On doit aussi identifier la séquence des changements physiques. On ne peut pas électrifier des services si l'électricité n'est pas disponible. Il faut s'assurer de mettre les choses en place, ensemble, pour favoriser l'adoption des nouvelles technologies et le développement des innovations.
Enfin, on doit examiner les obstacles, soutenir les catalyseurs et vraiment avancer en adoptant des mesures appropriées en matière de réglementation, mais aussi de soutien stratégique. Il faut mesurer les progrès et s'adapter rapidement grâce à des indicateurs clés actualisés en temps réel, ou presque.
En parallèle, on doit soutenir l'innovation. Des investissements massifs ont été annoncés dans la production et la distribution de l'électricité. On doit aussi électrifier les usages. Tout ça arrivera grâce à des investissements importants. Or, au Canada, on a tendance à ne pas croire que ces investissements peuvent aussi favoriser parallèlement l'innovation. Il faut donc créer des marchés. Il ne s'agit pas simplement de soutenir la recherche universitaire et la recherche fondamentale, il faut aussi s'assurer que les nouveaux produits qui arrivent sur les marchés sont intégrés dans la réalité grâce à une meilleure structuration des appels d'offres et à de la réglementation. Cela permettra vraiment de favoriser un positionnement canadien dans ces technologies électriques, d'où on est plutôt absent pour le moment.
Pour un pays frileux comme le Canada confronté aux risques de l'innovation, accélérer la cadence, comme on le fait maintenant, sans une vraie politique d'innovation risque de pousser les services publics et les donneurs d'ordres vers des solutions bien établies, sans innovation importée. Il faut absolument coupler les deux.
En conclusion, l'électrification massive de notre société est au cœur de la transformation nécessaire à l'atteinte de nos objectifs climatiques, mais aussi au maintien de la compétitivité de l'économie canadienne. L'annonce de la Stratégie nationale d'électrification est un pas dans la bonne direction.

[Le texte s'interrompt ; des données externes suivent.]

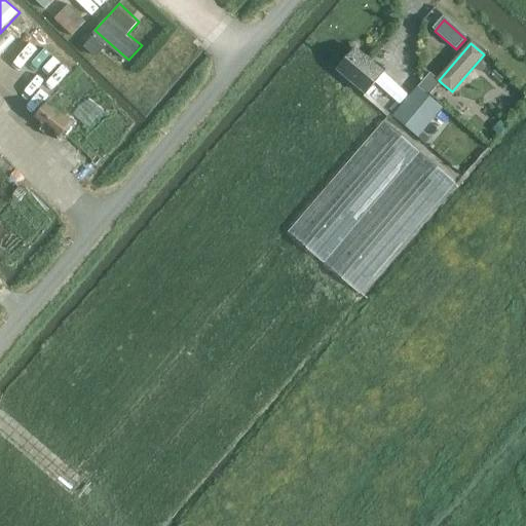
[(384,73),(355,48),(338,70),(367,94),(384,73)]
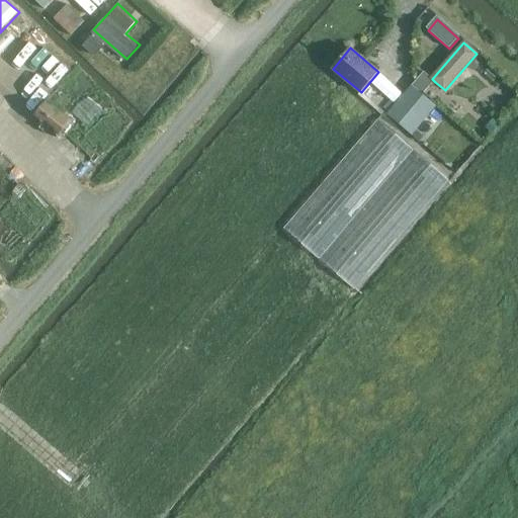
[(423,96),(435,82),(432,79),(425,73),(413,87),(423,96)]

Toutefois, alors que le déploiement des infrastructures de production relève de la compétence des provinces, le gouvernement fédéral doit adopter un plan solide d'électrification des services énergétiques, avec une approche stratégique cohérente qui assure la modernisation de notre utilisation de l'énergie, tout en augmentant la compétitivité du pays. Je dirais qu'il est urgent de combler ce vide.
Merci.
Monsieur le président, mesdames et messieurs, merci de m'avoir invité à témoigner aujourd'hui. Je m'appelle Blake Shaffer et je suis professeur agrégé d'économie à l'Université de Calgary, où j'ai cofondé le centre de l'électricité de l'Université. Je codirige aussi l'Energy Modelling Hub du Canada et je pilote une nouvelle initiative appelée Western Transmission Catalysts. Les gouvernements de l'Alberta, de la Colombie-Britannique et du Canada font souvent appel à moi pour obtenir des conseils stratégiques. Avant ma carrière universitaire, j'ai travaillé pendant 15 ans dans l'industrie dans le marché de l'électricité et du gaz naturel.
Je vais d'abord brosser un portrait général. L'Agence internationale de l'énergie a déclaré récemment que nous entrons dans une « ère de l'électricité ». Cette expression désigne deux changements simultanés. Le premier est l'approvisionnement propre moyennant un accroissement de la part de l'énergie éolienne, solaire, géothermique et hydroélectrique dans l'ensemble de l'énergie produite. Le deuxième est l'électrification croissante qui se traduit par une hausse du nombre de véhicules, de générateurs de chaleur et d'usines alimentés par l'électricité et non plus par des combustibles fossiles. Le Canada a bien amorcé ces deux changements. Au niveau national, le taux d'énergie propre s'élève à plus de 80 %, quoique ce pourcentage varie considérablement d'une province à l'autre. Nous avons aussi l'avantage de la flexibilité que nous procure notre vaste réseau hydroélectrique qui fait l'envie du monde entier.
D'autres pays opèrent plus rapidement le deuxième changement qui est l'électrification. Au cours des 15 dernières années, en Chine, la part de l'électricité dans la demande en énergie finale est passée de 15 % à plus de 30 %. Au cours de la même période, au Canada, cette part est passée de 21 % à seulement 24 %. Le monde entier marche vers l'électrification. Le Canada possède les ressources naturelles pour montrer la voie, mais il risque de se faire distancer s'il n'agit pas.
Aujourd'hui, je voudrais attirer l'attention sur deux domaines, respectivement macro et micro, qui nous permettront de faire des gains significatifs si nous prenons la balle au bond.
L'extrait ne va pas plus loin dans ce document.